Diálogo urbano, no meio de um engarrafamento. Carro a carro.


— É nisso que deu, oito anos de governo Lula. Este caos. Todo o mundo com carro, e todos os carros na rua ao mesmo tempo. Não tem mais hora de pique, agora é pique o dia inteiro. Foram criar a tal nova classe média e o resultado está aí: ninguém consegue mais se mexer. E não é só o trânsito. As lojas estão cheias. Há filas para comprar em toda parte. E vá tentar viajar de avião. Até para o exterior — tudo lotado. Um inferno. Será que não previram isto? Será que ninguém se deu conta dos efeitos que uma distribuição de renda irresponsável teria sobre a população e a economia?
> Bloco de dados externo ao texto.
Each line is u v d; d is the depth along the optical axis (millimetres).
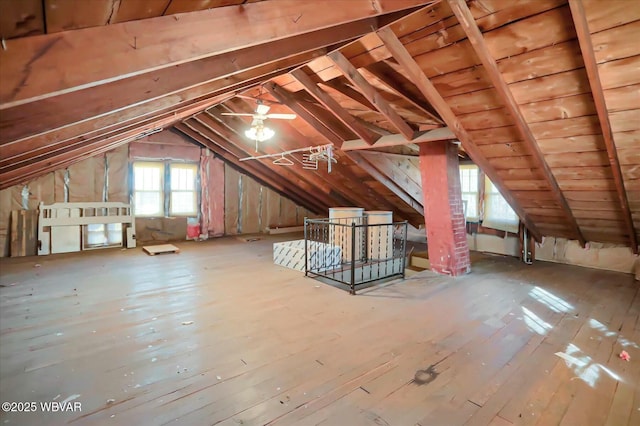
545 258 5395
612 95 2400
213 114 5613
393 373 2123
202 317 3049
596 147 2963
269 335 2670
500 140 3395
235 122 5871
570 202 4043
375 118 4312
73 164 6250
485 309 3250
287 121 5375
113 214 6758
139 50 887
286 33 1228
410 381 2035
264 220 8961
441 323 2912
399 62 2711
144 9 864
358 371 2145
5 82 687
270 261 5461
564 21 2090
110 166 6758
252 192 8719
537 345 2508
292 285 4074
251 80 2613
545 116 2859
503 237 5953
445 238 4418
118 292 3781
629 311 3199
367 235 5332
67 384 1986
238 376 2084
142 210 7199
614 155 2875
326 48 2848
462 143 3641
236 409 1771
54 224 6102
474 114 3197
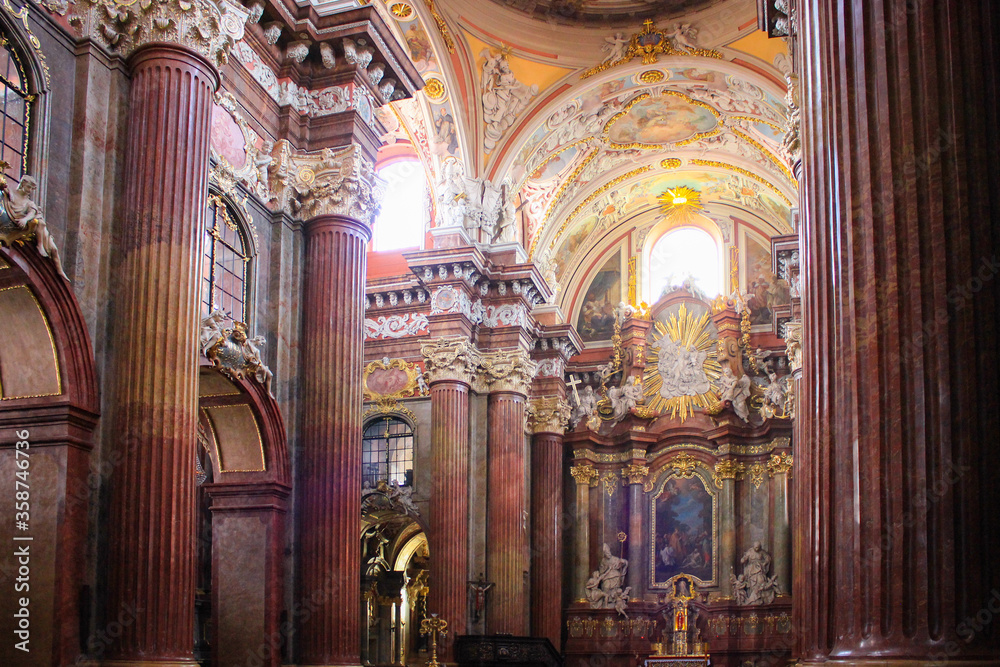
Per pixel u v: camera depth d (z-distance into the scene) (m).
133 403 11.57
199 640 21.30
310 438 15.80
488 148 28.09
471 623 25.53
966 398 6.14
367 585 29.56
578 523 33.28
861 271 6.70
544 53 27.55
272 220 16.31
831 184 7.04
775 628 30.91
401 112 27.12
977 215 6.38
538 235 31.75
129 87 12.55
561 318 32.56
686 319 34.84
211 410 15.19
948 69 6.60
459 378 26.12
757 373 33.81
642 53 27.47
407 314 27.78
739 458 32.97
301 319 16.28
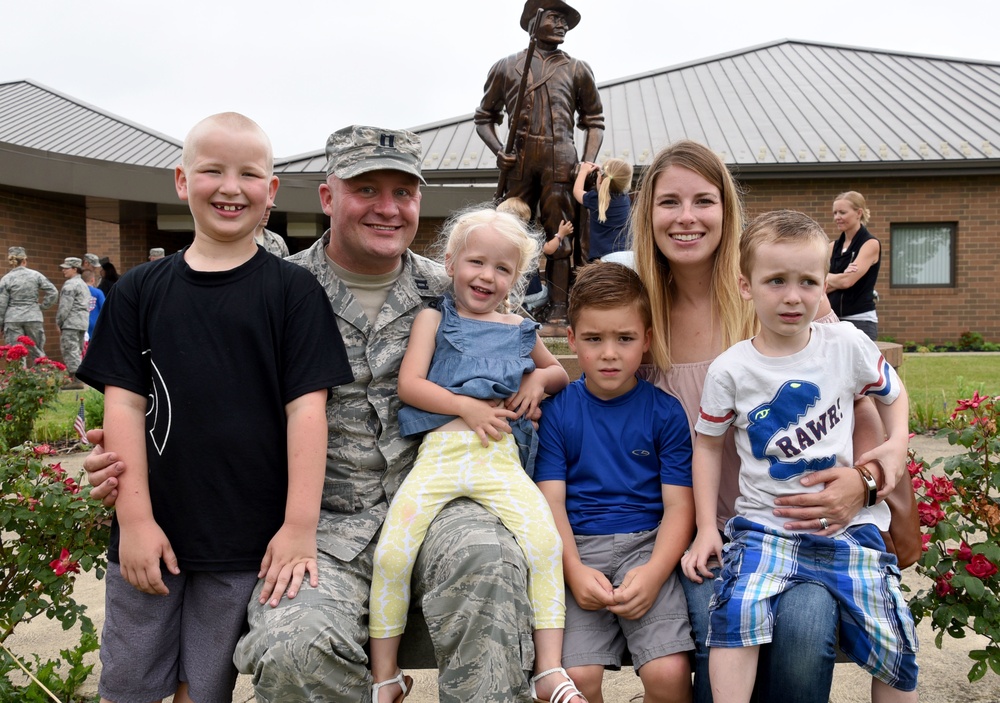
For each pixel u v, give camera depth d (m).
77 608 2.86
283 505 2.05
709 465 2.21
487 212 2.46
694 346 2.52
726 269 2.44
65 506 2.75
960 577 2.67
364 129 2.28
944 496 2.77
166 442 1.98
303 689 1.84
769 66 19.50
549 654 2.02
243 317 2.02
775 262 2.05
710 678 1.96
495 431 2.23
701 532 2.18
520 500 2.15
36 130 17.06
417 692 2.96
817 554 2.00
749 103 17.34
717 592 2.01
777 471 2.08
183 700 2.12
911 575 4.07
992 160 14.49
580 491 2.30
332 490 2.27
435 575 1.99
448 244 2.52
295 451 2.00
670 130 15.98
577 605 2.14
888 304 15.48
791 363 2.12
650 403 2.33
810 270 2.04
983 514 2.80
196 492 1.98
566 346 5.63
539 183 6.35
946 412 7.32
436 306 2.49
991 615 2.67
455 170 14.71
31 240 13.34
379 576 2.07
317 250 2.46
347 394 2.30
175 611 2.04
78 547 2.85
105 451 2.00
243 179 2.03
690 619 2.09
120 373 2.01
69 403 9.54
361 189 2.29
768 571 1.98
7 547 2.86
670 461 2.28
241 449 1.99
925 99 17.31
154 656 2.01
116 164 13.24
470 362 2.31
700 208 2.38
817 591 1.95
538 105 6.23
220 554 1.98
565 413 2.34
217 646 2.02
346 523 2.19
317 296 2.12
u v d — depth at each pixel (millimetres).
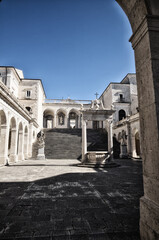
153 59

Que botar dinheiro na mão das pessoas só criaria esta confusão? Razão tinha quem dizia que um governo do PT seria um desastre, que era melhor emigrar. Quem pode viver em meio a uma euforia assim? E o pior: a nova classe média não sabe consumir. Não está acostumada a comprar certas coisas. Já vi gente apertando secador de cabelo e lepitopi como e fosse manga na feira. É constrangedor. E as ruas estão cheias de motoristas novatos com seu primeiro carro, com acesso ao seu primeiro acelerador e ao seu primeiro delírio de velocidade. O perigo só não é maior porque o trânsito não anda. É por isso que eu sou contra o Lula, contra o que ele e o PT fizeram com este país. Viver no Brasil ficou insuportável.


— A nova classe média nos descaracterizou?


— Exatamente. Nós não éramos assim. Nós nunca fomos assim. Lula acabou com o que tínhamos de mais nosso, que era a pirâmide social. Uma coisa antiga, sólida, estruturada…


— Buuu para o Lula, então?


— Buuu para o Lula!


— E buuu para o Fernando Henrique?


— Buuu para o… Como, “buuu para o Fernando Henrique”?!


— Não é o que estão dizendo? Que tudo que está aí começou com o Fernando Henrique? Que só o que o Lula fez foi continuar o que já tinha sido começado? Que o governo Lula foi irrelevante?


— Sim. Não. Quer dizer…


— Se você concorda que o governo Lula foi apenas o governo Fernando Henrique de barba, está dizendo que o verdadeiro culpado do caos é o Fernando Henrique.


— Claro que não. Se o responsável fosse o Fernando Henrique eu não chamaria de caos, nem seria contra.


— Por quê?


— Porque um é um e o outro é outro, e eu prefiro o outro.


— Então você não acha que Lula foi irrelevante e só continuou o que o Fernando Henrique começou, como dizem os que defendem o Fernando Henrique?


— Acho, mas……………


Nesse momento o trânsito começou a andar e o diálogo acabou.